Halmahera Timur – Pemerintah Kabupaten Halmahera Timur, Maluku Utara, menyiapkan anggaran lebih dari Rp22 miliar untuk pembayaran Tunjangan Tambahan Penghasilan (TTP) serta gaji ke-14 bagi Aparatur Sipil Negara (ASN) yang terdiri dari Pegawai Negeri Sipil (PNS) dan Pegawai Pemerintah dengan Perjanjian Kerja (PPPK).

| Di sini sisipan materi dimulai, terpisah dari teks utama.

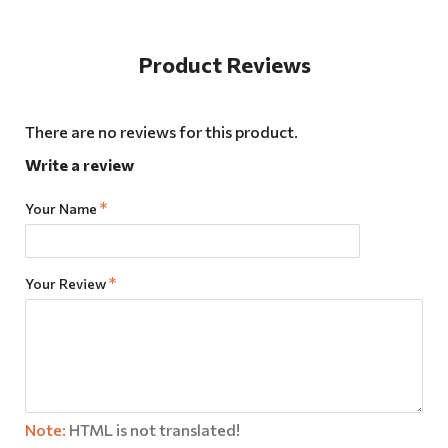
Product Reviews
There are no reviews for this product.
Write a review
Your Name
Your Review
Note:
HTML is not translated!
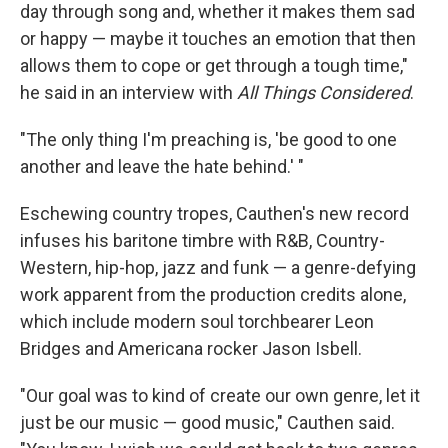
day through song and, whether it makes them sad
or happy — maybe it touches an emotion that then
allows them to cope or get through a tough time,"
he said in an interview with
All Things Considered
.
"The only thing I'm preaching is, 'be good to one
another and leave the hate behind.' "
Eschewing country tropes, Cauthen's new record
infuses his baritone timbre with R&B, Country-
Western, hip-hop, jazz and funk — a genre-defying
work apparent from the production credits alone,
which include modern soul torchbearer Leon
Bridges and Americana rocker Jason Isbell.
"Our goal was to kind of create our own genre, let it
just be our music — good music," Cauthen said.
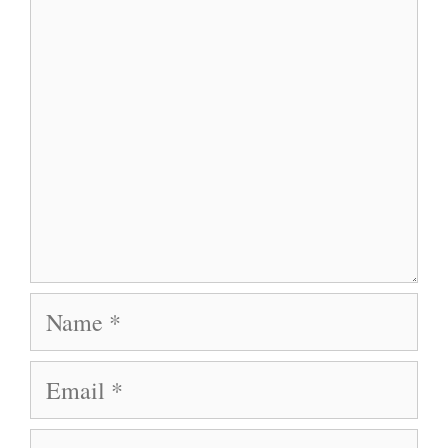
Name
Email
Website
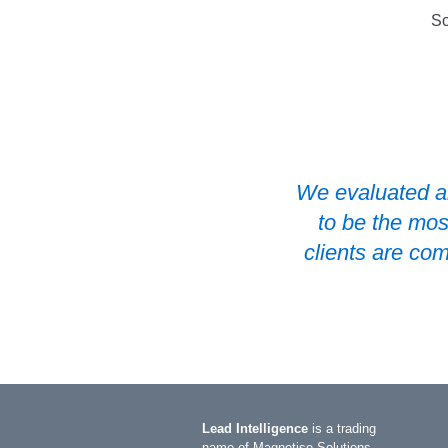
Sc
 a flexible
We evaluated al
outstanding
to be the mos
clients are co
Slide 2 of 2.
Lead Intelligence
is a trading
name of Magnetise Solutions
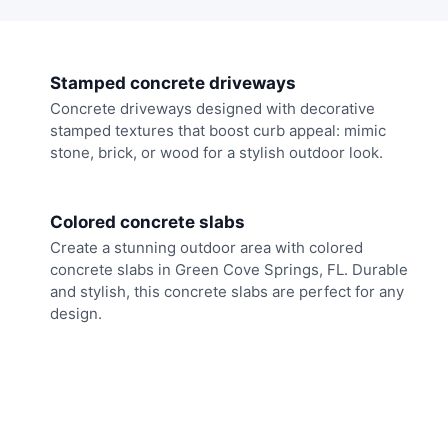
Stamped concrete driveways
Concrete driveways designed with decorative
stamped textures that boost curb appeal: mimic
stone, brick, or wood for a stylish outdoor look.
Colored concrete slabs
Create a stunning outdoor area with colored
concrete slabs in Green Cove Springs, FL. Durable
and stylish, this concrete slabs are perfect for any
design.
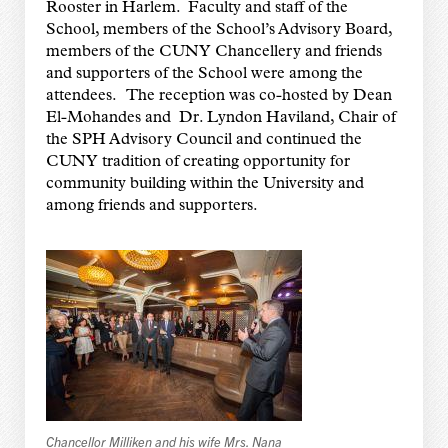
Rooster in Harlem. Faculty and staff of the
School, members of the School’s Advisory Board,
members of the CUNY Chancellery and friends
and supporters of the School were among the
attendees. The reception was co-hosted by Dean
El-Mohandes and Dr. Lyndon Haviland, Chair of
the SPH Advisory Council and continued the
CUNY tradition of creating opportunity for
community building within the University and
among friends and supporters.
Chancellor Milliken and his wife Mrs. Nana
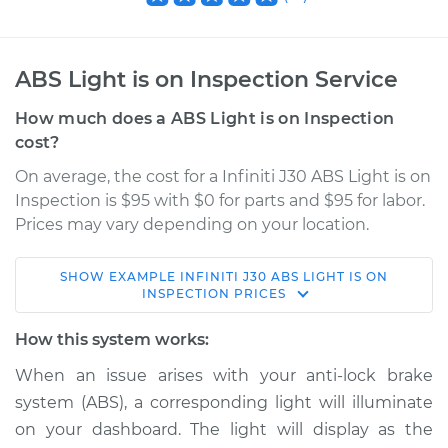
ABS Light is on Inspection Service
How much does a ABS Light is on Inspection
cost?
On average, the cost for a Infiniti J30 ABS Light is on
Inspection is $95 with $0 for parts and $95 for labor.
Prices may vary depending on your location.
SHOW
EXAMPLE
INFINITI
J30
ABS LIGHT IS ON
1997 Infiniti J30
INSPECTION
PRICES
V6-3.0L
How this system works:
Service type
ABS Light is on
When an issue arises with your anti-lock brake
Inspection
system (ABS), a corresponding light will illuminate
on your dashboard. The light will display as the
Estimate
$114.99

Sekretaris Daerah (Sekda) Halmahera Timur menyampaikan hal tersebut kepada sejumlah awak media di Kantor Bupati, kawasan Pusat Pemerintahan, Kecamatan Kota Maba, Selasa (10/3/2026).
Ia menjelaskan bahwa proses pembayaran TTP saat ini masih berada pada tahap verifikasi administrasi. Proses tersebut dijadwalkan berlangsung selama satu pekan, mulai Senin hingga Jumat pekan depan.
TTP yang akan dibayarkan mencakup tiga bulan, yakni Januari, Februari, dan Maret 2026. Pemerintah daerah berharap seluruh PNS dan PPPK di lingkungan Pemkab Halmahera Timur dapat menerima tunjangan tersebut.
Meski demikian, Sekda menegaskan bahwa pembayaran TTP tetap mengacu pada tingkat kehadiran pegawai. ASN yang memiliki tingkat kehadiran di bawah 50 persen tidak akan mendapatkan tunjangan tersebut.
Selain TTP, Pemkab Halmahera Timur juga telah menyiapkan anggaran untuk pembayaran gaji ke-14. Dana tersebut sebenarnya telah disiapkan sejak Februari lalu, namun pencairannya masih menunggu petunjuk teknis (juknis) dari Kementerian Keuangan.
“Untuk TTP dan gaji ke-14, total anggaran yang disiapkan Pemkab Halmahera Timur lebih dari Rp22 miliar,” jelasnya.
Sementara itu, terkait besaran gaji ke-14 bagi PNS dan PPPK, pemerintah daerah mengacu pada skema pembayaran tahun-tahun sebelumnya. Gaji ke-14 umumnya setara dengan satu bulan gaji pokok pegawai.
“Besaran pastinya masih menunggu juknis dari Kementerian Keuangan,” tutupnya.